┌──

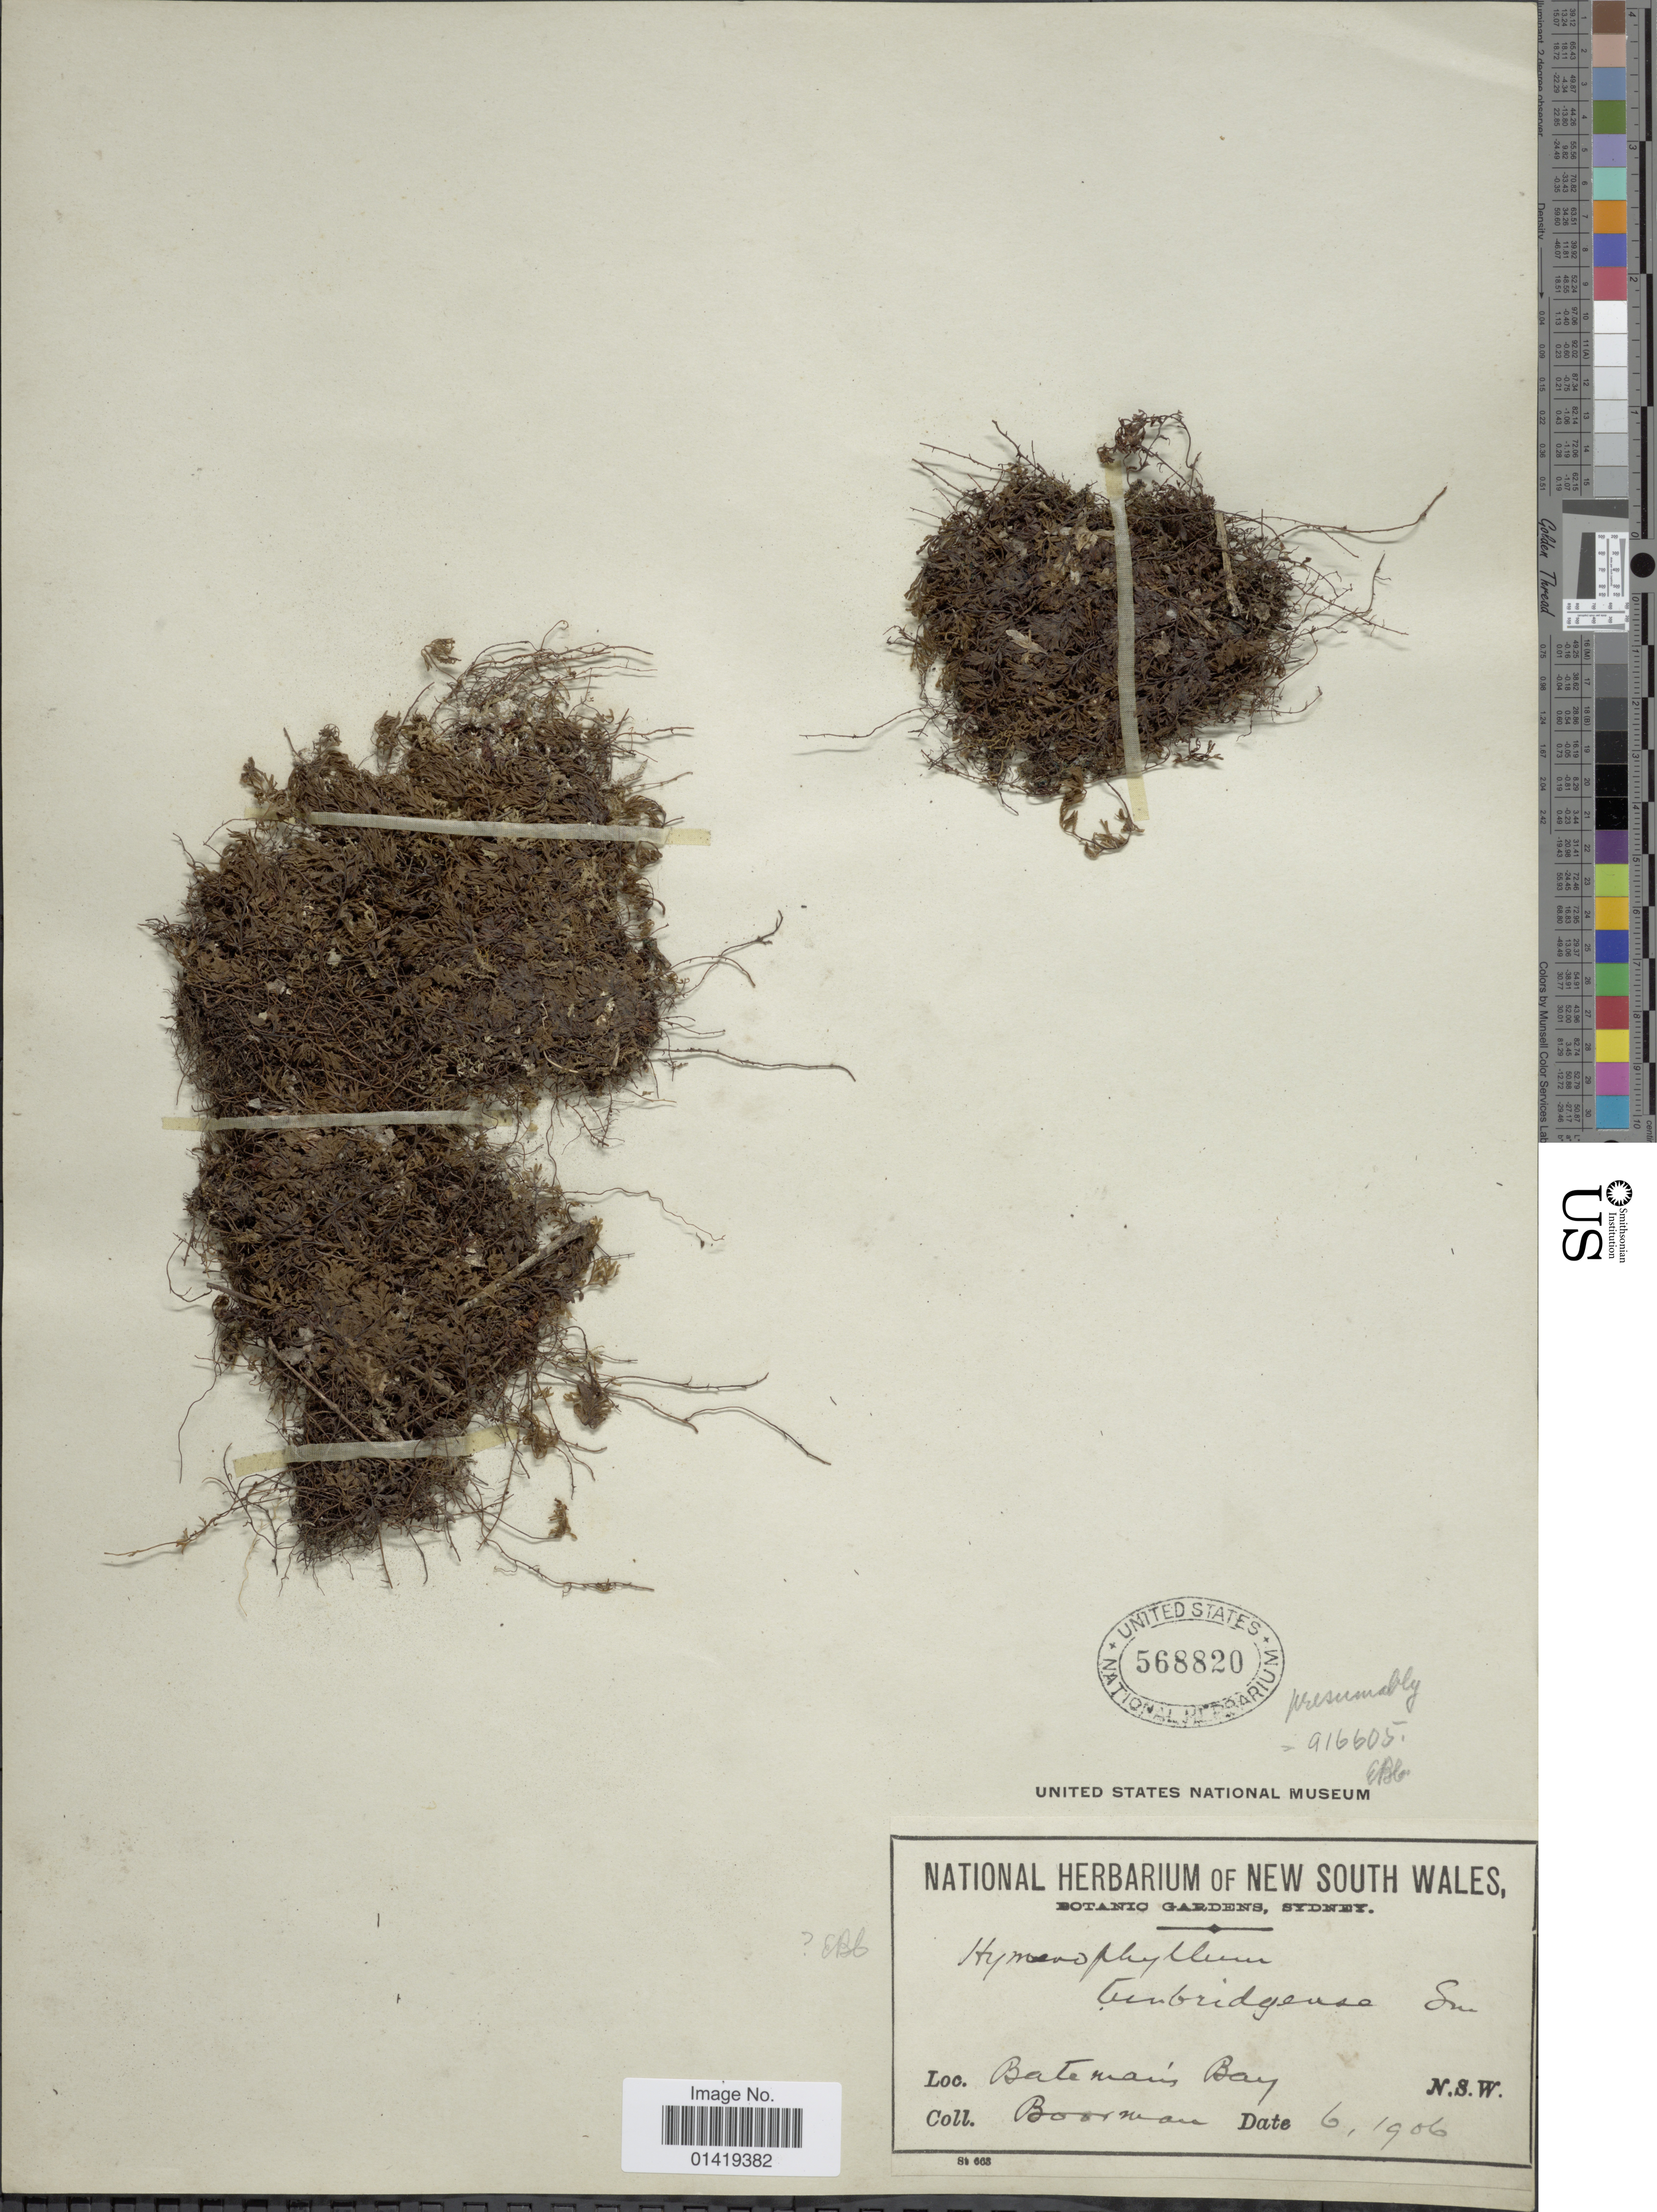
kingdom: Plantae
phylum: Tracheophyta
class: Polypodiopsida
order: Hymenophyllales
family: Hymenophyllaceae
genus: Hymenophyllum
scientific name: Hymenophyllum cupressiforme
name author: Labill.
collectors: -. Boorman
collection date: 1906-06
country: Australia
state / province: New South Wales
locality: Bateman's Bay, NSW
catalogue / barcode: US 568820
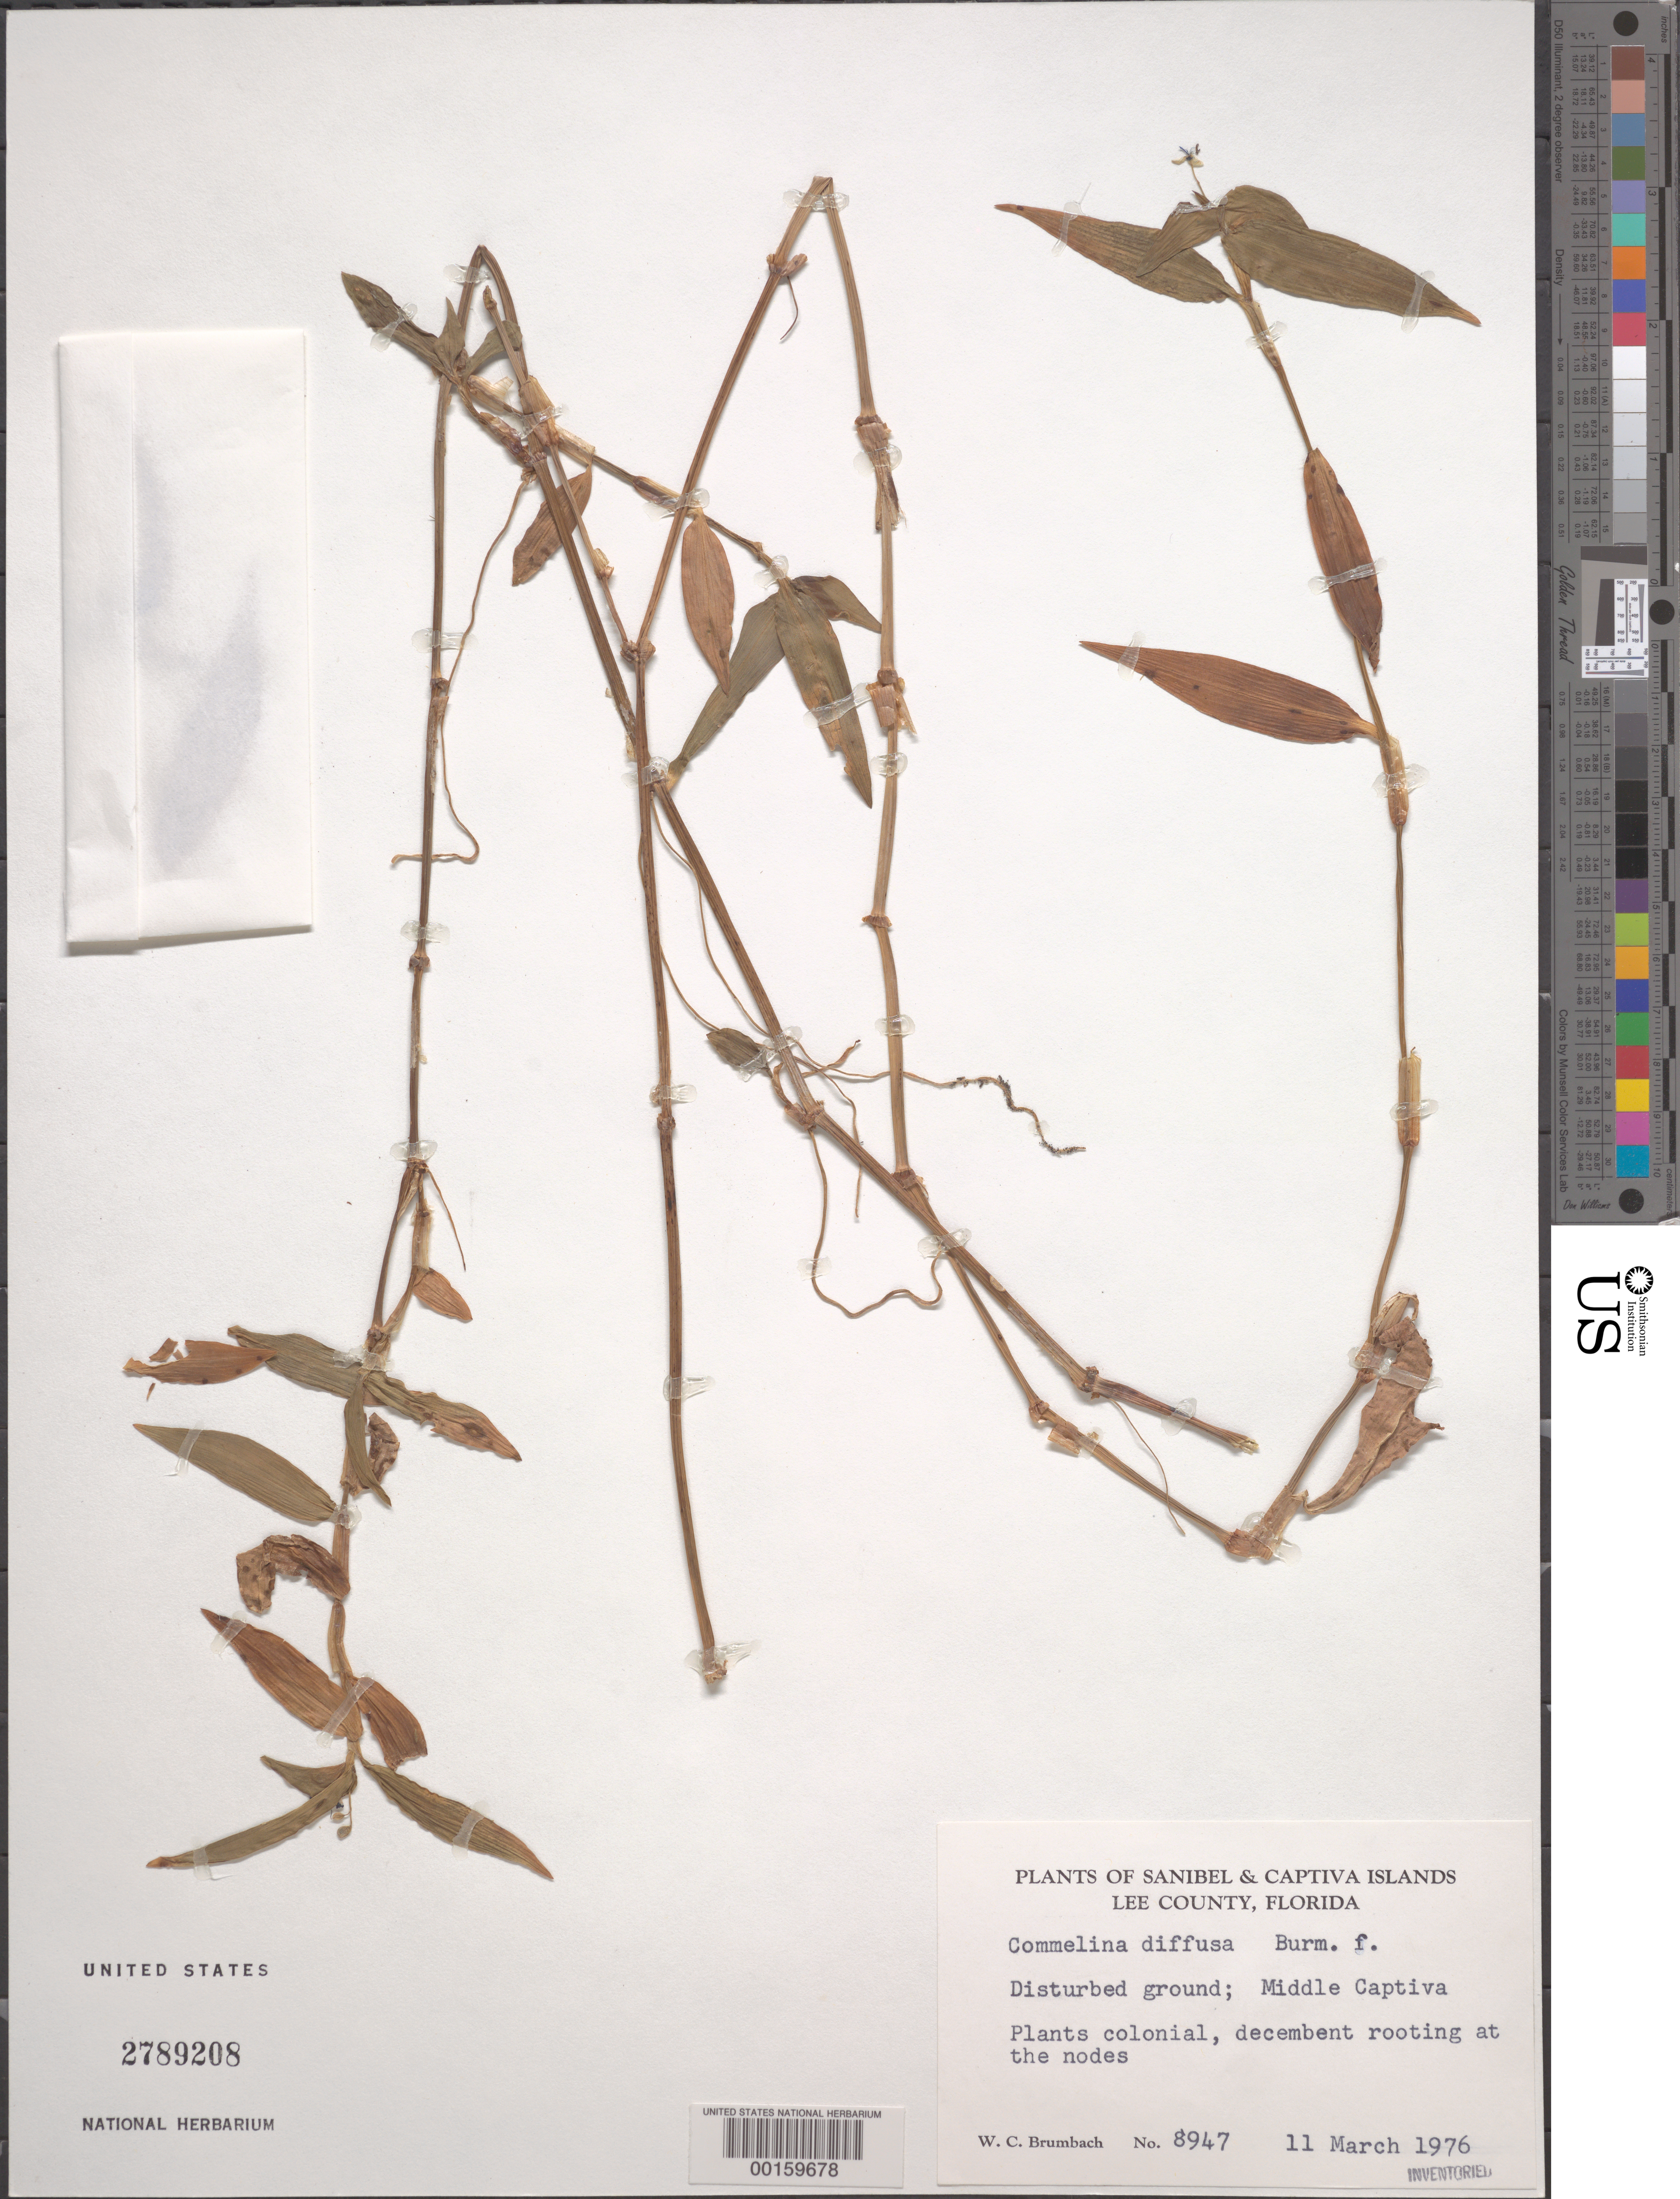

└──

* _Problem_: Render every line of the entries above as a numbered list, omitting blank lines and excluding the pictures.

* _The response_:
1. kingdom: Plantae
2. phylum: Tracheophyta
3. class: Polypodiopsida
4. order: Hymenophyllales
5. family: Hymenophyllaceae
6. genus: Hymenophyllum
7. scientific name: Hymenophyllum cupressiforme
8. name author: Labill.
9. collectors: -. Boorman
10. collection date: 1906-06
11. country: Australia
12. state / province: New South Wales
13. locality: Bateman's Bay, NSW
14. catalogue / barcode: US 568820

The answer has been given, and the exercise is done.